2019年8月25日日曜日

20190825 CORR What Factors Are Associated With Neck Fracture in One Commonly Used Bimodular THA Design? A Multicenter, Nationwide Study in Slovenia

抄録
いわゆるモジュラーネック型のステムは患者の大腿骨の前捻に一致させることができる。しかしながら様々なレジストリーにおいてこのようなモジュラーネック型のステムはモノブロックのステムに比較してヘッドネックジャンクションのトラニオンの摩耗腐食によって高い再置換率が報告されている。しかしこれらのステムは未だに市場で発売されている。
本研究の目的はモジュラーネック型THAの無菌性ゆるみの危険率について調査し、ステムネックジャンクションの破綻率の調査、またその破綻に関わる因子の検討である。
方法:スロベニアの国家レベルのレジストリーの後ろ向き研究。2767例のPrfemurZステムの平均8年の経過観察。2002年から2015年までで26132例のTHAが登録されていたので、11%の症例で使用されていた。79%の患者がOAであった。チタン年句が90%の患者で、10%がコバルトクロムの症例であった。
結果:55例、2%の患者において無菌性の緩みが認められた。12年でのステム生存率は97%と算出された。ネック部での破綻を認めた患者は23例(0.83%)であった。23例中20例が男性で19例が長いネックを用いていた。男性、長いネック、若年、コバルトクロムネック、長いネック、手術からの期間が危険因子として抽出された。
結論:ProfemurZのゆるみ、破綻率は他の報告よりも低いものであった。しかしながら若年、コバルトクロムのネックではそのリスクが高くなった。多くの患者ではリスクが有益性を上回っており、もし別のステムが用いられていればこのようなリスクが生じなかったことを肝に命じておくべきである。

Introduction
モジュラーネックは大腿骨の前捻を調整することで脱臼防止に効果があるのではないかということで開発された。一つはヘッドとネックの部分の腐食によりMoMのARMD。もう一つがステムのネック部分での破綻である。2010年にProfemurZのチタン製のネックが骨折することが報告された。この報告では1.4%の症例においてネックの破綻が起こると報告している。ProfemurZは、2002年に開発され、692例の報告では12年間での再置換率が0.3%と報告された。2010年にチタンネックでの破綻が報告されたあとには2015年にはコバルトクロムネックはより高い破綻率によりリコールされている。
Patient and Methods
スロベニアの国家レジストリー。2457例、2767股に対して初回THAのステムとしてProfemurZが用いられていた。
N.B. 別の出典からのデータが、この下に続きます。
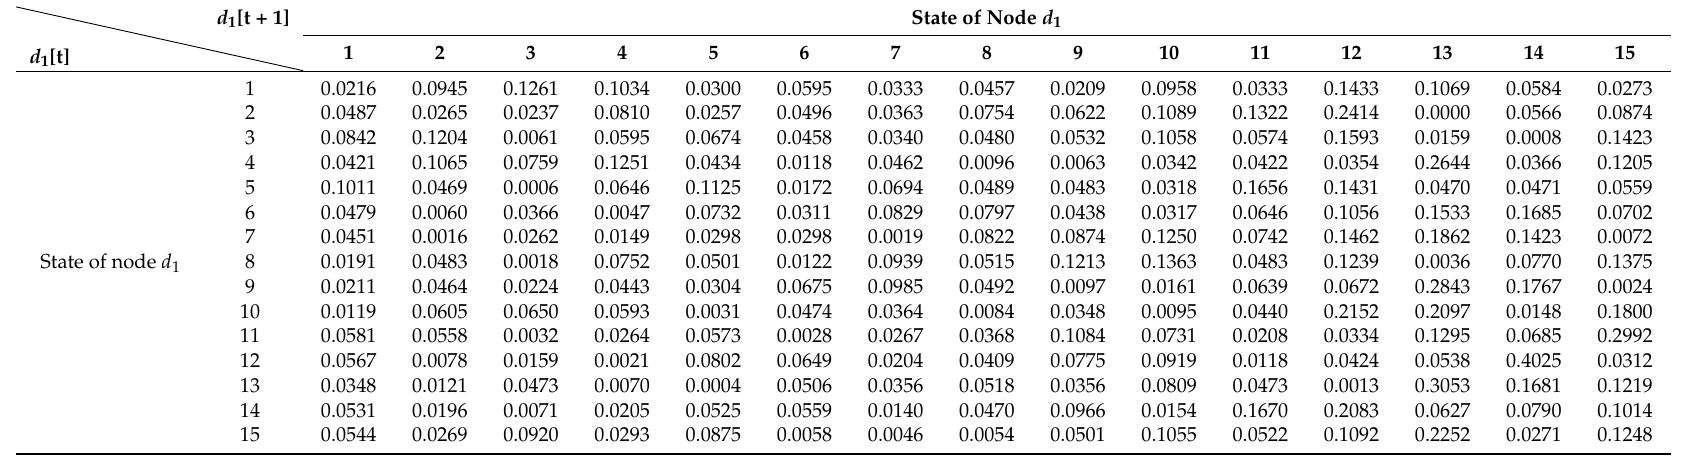
Table A1. Transition probability of DBN (Take d 1 as an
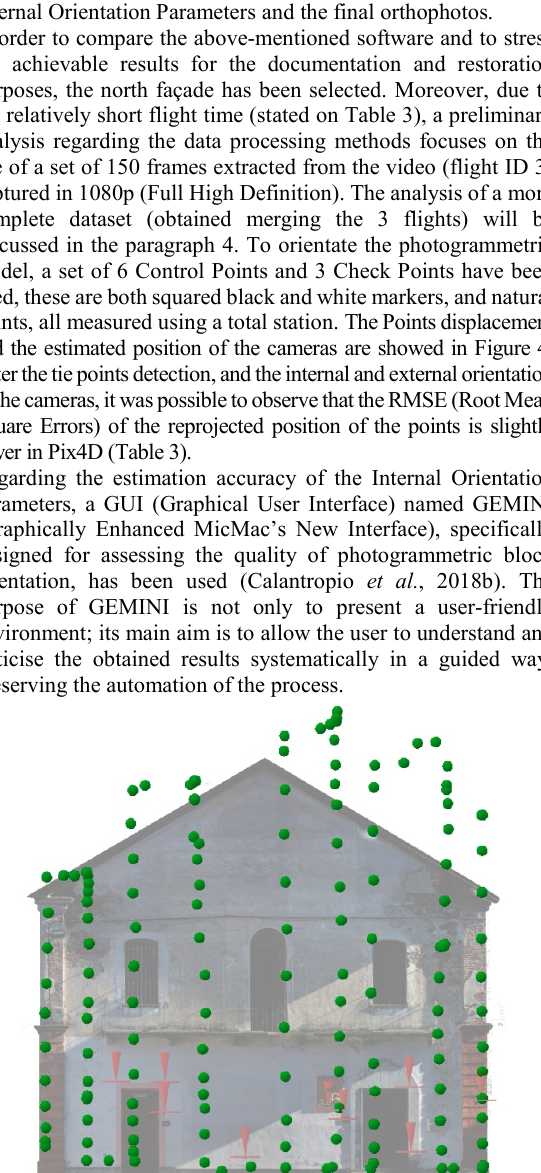
Figure 5. Orthophoto of the north façade generated using Pix4D (left) and MicMac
全体の登録数が26132例であったので、使用割合は11%である。78%の患者が一次性のOAであった。再置換をエンドポイントとした。平均フォロー期間は8年。48%が男性に用いられていた。
男性の平均年齢は60歳。女性の平均年齢は63歳であった。平均BMIは29であった。ProfemurZは22種類のネックを選ぶことができる。3例ではMoMTHAが行われておりこれは除外した。
Result
12年でのステム生存率は97%である。再置換までの平均期間は4年。再置換の主な原因はネックの破綻であった。ネックの破綻は23例(0.83%)で認められた。コバルトとチタンのネックで破綻までの期間に差はなく4年であった。男性、長いネック、若年、コバルトクロムネック、長いネック、手術からの期間が危険因子として抽出された。
考察
モジュラーネックTHAはいくつか使用されていたが徐々にその合併症が多数報告されるとともに使用頻度が下がってきた。新しいデザインのモジュラーネックはその成績は明らかとはなっていない。本研究はその新しいデザインのモジュラーネック型ステムの成績を国家レベルのレジストリーで明らかとした。本研究の限界は、患者の活動性について明らかとしていないこと。また大規模病院を中心としたレジストリーであるので中小病院での成績が不明なこと。ネックの詳細までは不明であったためどのようにネックが挿入されていたかが不明なことである。ステムの生存率は97%。またネックの合併症率は0.83%と以前なされた報告よりも良好なものであった。
ルーチンでのモジュラーネックステムの使用は行うべきではないと考える。今後テクノロジーが進歩したとしても特に前捻が強い患者のみを対象とするなど適切に患者選択が行われたほうが良い。


論評
スロベニアからの報告。
日本でも発売されているPrfemurZのネックでの破綻について。中期成績は他のステムと同様のものであったとのこと。
ただし、論文執筆者が述べているように、前捻を大きく変更しないと脱臼してしまうとかそういったこともないのにむやみにモジュラーネックを使うのは患者に不必要なリスクを負わせていることになるので現に慎むべきと考えます。
日本でも人工関節レジストリーが深化していきますがこのような危険なステムの抽出が行われ患者さんが無用な不利益を被ることがなくなると良いと思います。